En todo caso, aún no sabemos por qué Berganza reacciona cuando Cipión llama cola al tentáculo del pulpo. Si eso era un decir impropio, a principios del siglo XVII ¿con qué palabra se designaba al menos coloquialmente al tentáculo? Cambiemos de diccionario: vayamos a la primera edición del académico, el conocido como Autoridades, ahora de consulta sencilla y virtual en el Nuevo tesoro lexicográfico de la lengua española.

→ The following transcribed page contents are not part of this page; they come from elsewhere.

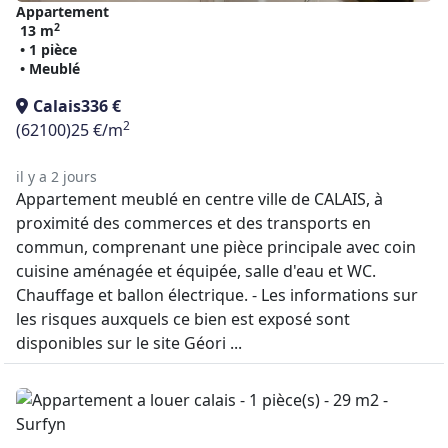
Appartement
2
13 m
• 1 pièce
• Meublé
Calais
336 €
2
(62100)
25 €/m
il y a 2 jours
Appartement meublé en centre ville de CALAIS, à
proximité des commerces et des transports en
commun, comprenant une pièce principale avec coin
cuisine aménagée et équipée, salle d'eau et WC.
Chauffage et ballon électrique. - Les informations sur
les risques auxquels ce bien est exposé sont
disponibles sur le site Géori ...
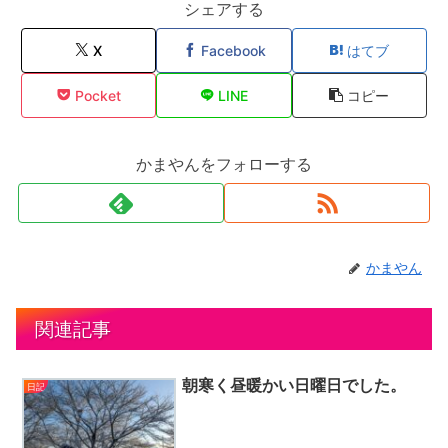
シェアする
X
Facebook
はてブ
Pocket
LINE
コピー
かまやんをフォローする
かまやん
関連記事
朝寒く昼暖かい日曜日でした。
日記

Por aquí nos enteramos de que pulpo era el «pescado de mar que tiene ocho brazos o piernas gruesas […]». Como pierna designaba tanto a la humana como a la de los demás animales, y brazo más o menos igual, es evidente que cola es sinónimo, en el pasaje cervantino, de pierna o brazo, pero esto no explica el comentario de Berganza. Busquemos cola en el Autoridades: «La extremidad que los más de los animales, aves y peces tienen en el cuerpo, unos más larga y otros más corta». Bueno... La cosa cambia cuando descubrimos que había otro sinónimo de cola que se aplicaba al pulpo. Era rabo: «Lo mismo que cola. Úsase con más restricción de esta voz, aplicándola particularmente a la de algunos animales», según muestra la frase de La pícara Justina (1605) que autoriza este uso: «Somos como rabos de pulpo, que quien más le azota, le come mejor sazonado». Tal la palabra que Cipión había evitado: colas de pulpo era dicción más impropia, como juzgaba Berganza, que rabos de pulpo, que así se ocultaba con un eufemismo.

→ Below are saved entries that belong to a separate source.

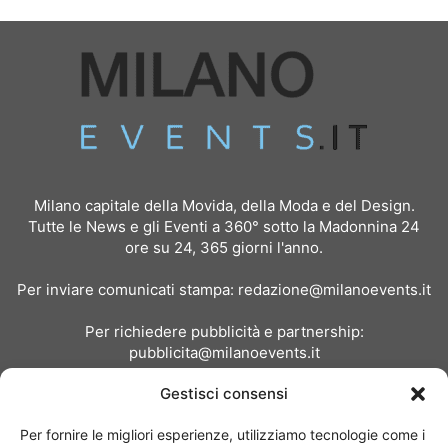
Milano capitale della Movida, della Moda e del Design.
Tutte le News e gli Eventi a 360° sotto la Madonnina 24
ore su 24, 365 giorni l'anno.
Per inviare comunicati stampa:
redazione@milanoevents.it
Per richiedere pubblicità e partnership:
pubblicita@milanoevents.it
Gestisci consensi
SEGUICI
Per fornire le migliori esperienze, utilizziamo tecnologie come i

Pero ¿por qué rehuir la voz rabo? Cipión tacha de «error» el no considerar «torpedad ni vicio nombrar las cosas por sus propios nombres» cuando estos provoquen «asquerosidad». Y por eso prefiere mencionar esas cosas «por circunloquios y rodeos que templen la asquerosidad que causa el oírlas por sus mismos nombres. Las honestas palabras dan indicio de la honestidad del que las pronuncia o las escribe». O sea: rabo no era una voz honesta porque atraía la idea, presente también en el Autoridades, de «cualquier cosa que cuelga por la parte posterior», expresión en sí misma un no sé qué de despreciativa. No hará falta señalar lo que también significa hoy rabo, aunque se refiera a la parte anterior, pero sí que a principios del XVII rabo quería decir ‘culo’. A Cervantes le salieron unos perros algo ñoños.
No menos que el Diccionario académico actual, que, cual Neocipión, no recoge la expresión Ser un pulpo. Será que está emparentada con el doble sentido sexual de las que he ido usando y marcando a lo largo de este post para guía de lectores avisados.